Accessibility, Performance, and Trust: The Foundations of a Great Digital Experience

Accessibility, performance, and trust aren’t just compliance checkboxes, they’re the foundations of digital customer experience. Drawing on real-world lessons in healthcare and travel, I explore how small improvements, from plain English to secure APIs, create websites people can rely on.

Accessibility and performance are often treated as “nice-to-haves” until regulation forces organisations to act. But in reality, they are about something deeper: trust. A website that’s inclusive, fast, and transparent gives every user the confidence to engage, and in today’s digital landscape, that confidence is everything.

With the European Accessibility Act (EAA 2025), the spotlight is firmly on accessibility. Yet compliance shouldn’t be the only motivation. Over my career, I’ve seen how small, thoughtful changes, from plain language to page speed, transform the experience for users and businesses alike.


Accessibility: Beyond Compliance

When I worked in healthcare back in 2015, accessibility wasn’t the hot topic it is today. But hospitals have a unique responsibility: information must be clear and usable for everyone. That’s when I first saw the impact of Plain English.

We rewrote patient-facing content so it could be understood at a glance, not just for people with dyslexia or visual impairments, but also for patients under stress or unfamiliar with medical terms. It was my first lesson that accessibility is about dignity and inclusion, not just ticking a box.

Since then, I’ve carried this mindset into other industries, including travel. From ensuring alternative text for images to avoiding inaccessible templates, I’ve seen how the smallest details can make or break inclusivity. Ultimately, if a website excludes, it fails.

👉 Explore the W3C Accessibility Principles


Performance: Every Second Counts

No matter how engaging your content is, users won’t wait if your site is slow. Research shows that 53% of mobile visitors abandon a site that takes longer than 3 seconds to load. In travel especially, performance issues like oversized images, caching gaps, or bloated templates directly impact both SEO visibility and conversions.

With my team, we tackled these challenges during our migration to Next.js. Optimising image delivery, cleaning up templates, and monitoring Core Web Vitals made an immediate difference, not just in rankings but also in user confidence.
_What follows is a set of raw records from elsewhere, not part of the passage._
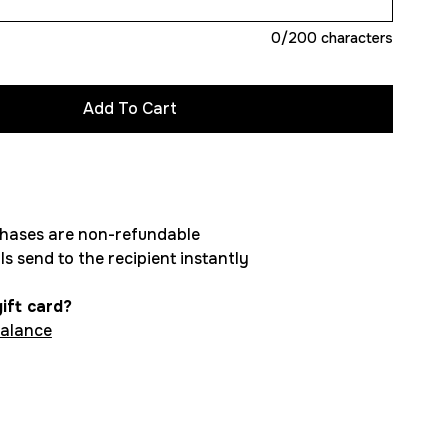
0
/200 characters
chases are non-refundable
ls send to the recipient instantly
ift card?
balance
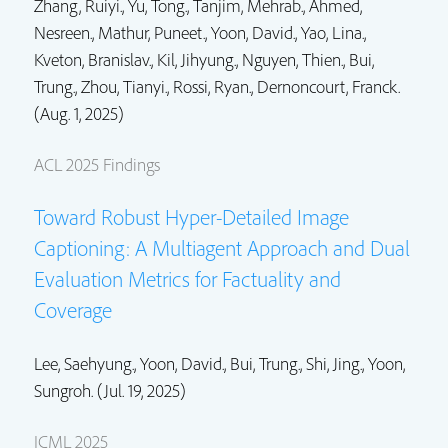
Zhang, Ruiyi.
, Yu, Tong.,
Tanjim, Mehrab.
, Ahmed,
Nesreen., Mathur, Puneet.,
Yoon, David.
, Yao, Lina.,
Kveton, Branislav.
,
Kil, Jihyung.
, Nguyen, Thien.,
Bui,
Trung.
, Zhou, Tianyi.,
Rossi, Ryan.
,
Dernoncourt, Franck.
(Aug. 1, 2025)
ACL 2025 Findings
Toward Robust Hyper-Detailed Image
Captioning: A Multiagent Approach and Dual
Evaluation Metrics for Factuality and
Coverage
Lee, Saehyung.,
Yoon, David.
,
Bui, Trung.
,
Shi, Jing.
, Yoon,
Sungroh. (Jul. 19, 2025)
ICML 2025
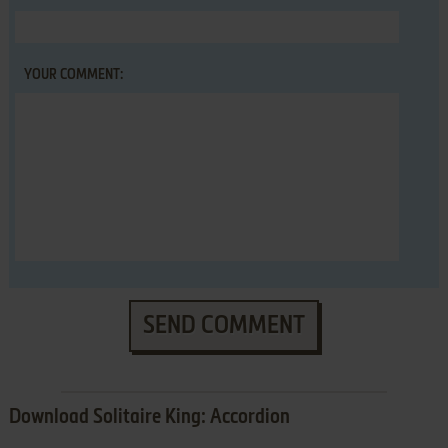
YOUR COMMENT:
SEND COMMENT
Download Solitaire King: Accordion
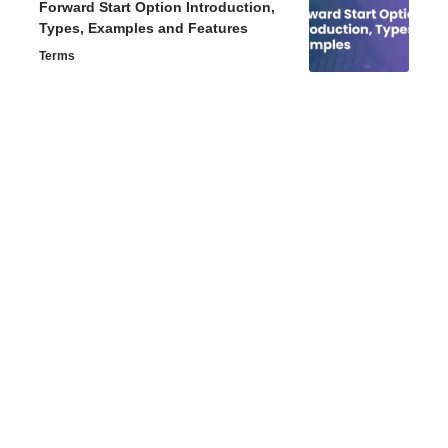
Forward Start Option Introduction,
Types, Examples and Features
Terms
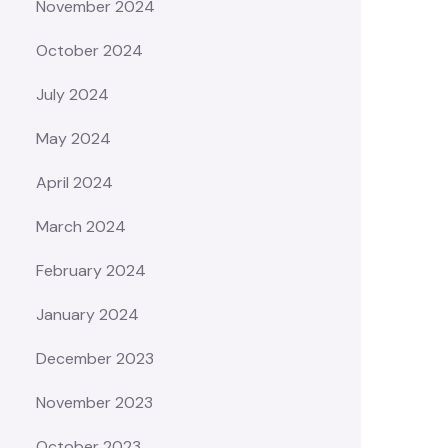
November 2024
October 2024
July 2024
May 2024
April 2024
March 2024
February 2024
January 2024
December 2023
November 2023
October 2023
A faster site feels more reliable, which makes customers more willing to complete bookings.

Performance isn’t just a developer detail. It’s a driver of customer experience. Faster load times reduce frustration, increase engagement, and when combined with accessibility, create a digital experience where everyone can interact smoothly.

👉 Read Google’s perspective: Why Speed Matters for User Experience


Trust: Building Confidence Online

Trust is the invisible thread running through every digital interaction. Users need to feel confident that a website is reliable, transparent, and secure before they’ll engage.

In practice, trust comes down to three areas:

  • Transparency: clear pricing, accurate content, and consistency across pages prevent the kind of surprises that undermine confidence.
  • Security: strong protection for user accounts and personal data is essential. Moving beyond basic two-factor authentication (2FA) towards multi-factor authentication (MFA) gives people more choice in how they secure their accounts.
  • Compliance: working within frameworks like GDPR ensures not only that data is protected, but also that user rights and consent are respected. Collaboration with data protection officers (DPOs) and compliance teams helps make sure websites meet both the letter and spirit of the law.

Modern websites increasingly rely on APIs to deliver content and connect services. When designed well, APIs can actually enhance security by limiting data exposure, enforcing strict authentication, and providing audit trails. But when they’re left unchecked, exposing unnecessary fields, lacking proper authorisation, or not monitored, they can quickly become a liability. Striking the right balance between seamless experiences and data protection is now central to building digital trust.

These principles are echoed in European initiatives such as the EU Data Governance Act, which reinforce the need for data integrity and accountability as part of digital transformation.

Ultimately, trust isn’t built by a single feature, it’s earned through a series of consistent, reliable interactions that show users their data and their experience are respected.


The Interconnected Nature of CX

Accessibility, performance, and trust are often treated as separate initiatives. In reality, they reinforce each other:

  • Faster, cleaner sites are easier to make accessible.
  • Accessible, transparent content builds trust.
  • Trust boosts conversions and engagement, which in turn supports further investment in performance and accessibility.

Even small fixes, like a better image format, a clearer checkout step, or well-structured metadata (titles, descriptions, alt text), often improve all three pillars at once.


From Obligation to Opportunity

As the European Accessibility Act comes into effect, many organisations will scramble to retrofit compliance into their websites. But those who embrace accessibility, performance, and trust as strategic pillars of digital customer experience will do more than comply; they’ll win customers’ loyalty.

I’ve seen across healthcare, travel, and technology that when you focus on inclusivity, speed, and reliability, the result is the same: a digital experience people trust and return to.